Kingslake stopped short in his harangue, and looked at the other man doubtfully. “You take a cynical view,” he said.

“No. Merely a natural one.”

“You don’t believe that some women deliberately put love out of their lives?” asked Robert, tentatively.

“My dear chap, love never gives some women a chance to be so rude.”

“I don’t mean that. I mean the sort of woman who has a chance.”

“She’d take it.”

Kingslake regarded him with a curious expression for a moment; there was a look of dawning hope in his face, a half smile of pleased expectancy. Then it faded, and he resumed his former slightly sententious manner. “My dear Mayne,” he replied, “you’ve been out in the wilds for some years. You can’t be expected to know the spirit of the times. You don’t understand the modern woman.”

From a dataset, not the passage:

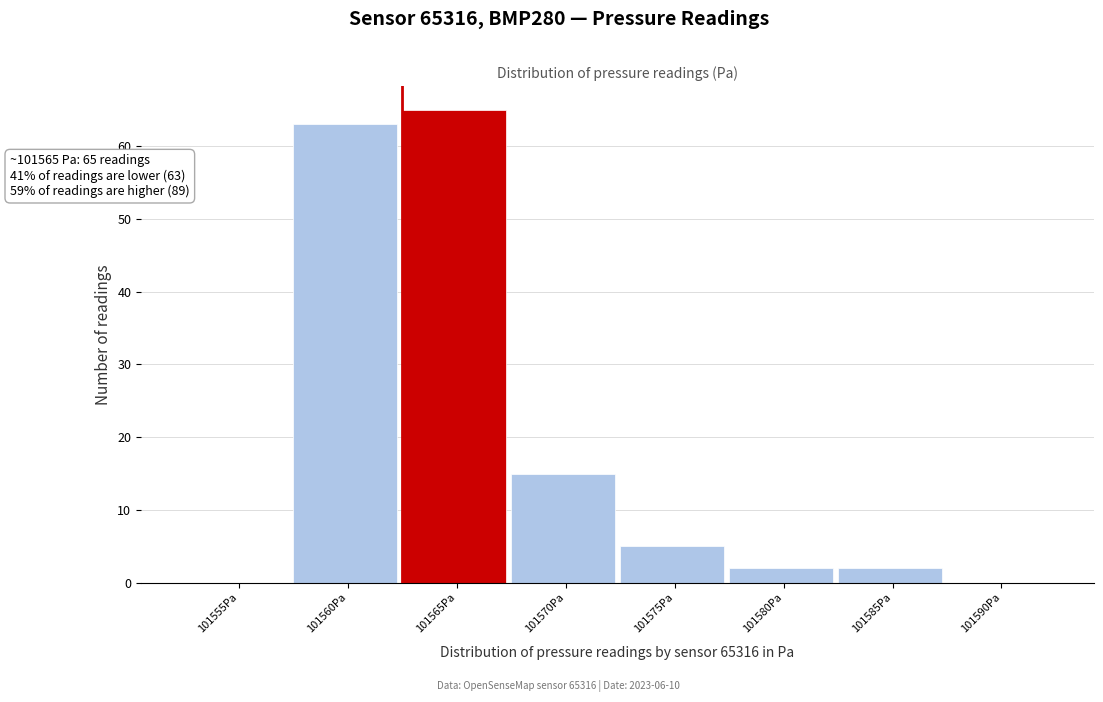

Reading right to left, extract all data points from this chart.

101590Pa=0	101585Pa=2	101580Pa=2	101575Pa=5	101570Pa=15	101565Pa=65	101560Pa=63	101555Pa=0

“My dear Kingslake,” returned Mayne, with great deliberation, “if I’d been out in the wilds, as you say, for fifty instead of five years, I should still disbelieve in her existence. There’s no such thing as a modern woman. She’s exactly as old as Eve. She doesn’t shake her curls nowadays, nor have hysterics. She writes for the Daily Mail, and plays hockey. But do you seriously think these trifling differences affect the eternal feminine? Not a bit of it.”

Robert looked at his watch. “I say, I’ve stopped, surely. It must be more than half-past twelve. What do you make it?”

Dick slowly drew out his watch. “Five-and-twenty past.” Kingslake threw away his half-smoked cigarette, and began to light another one. Mayne watched him.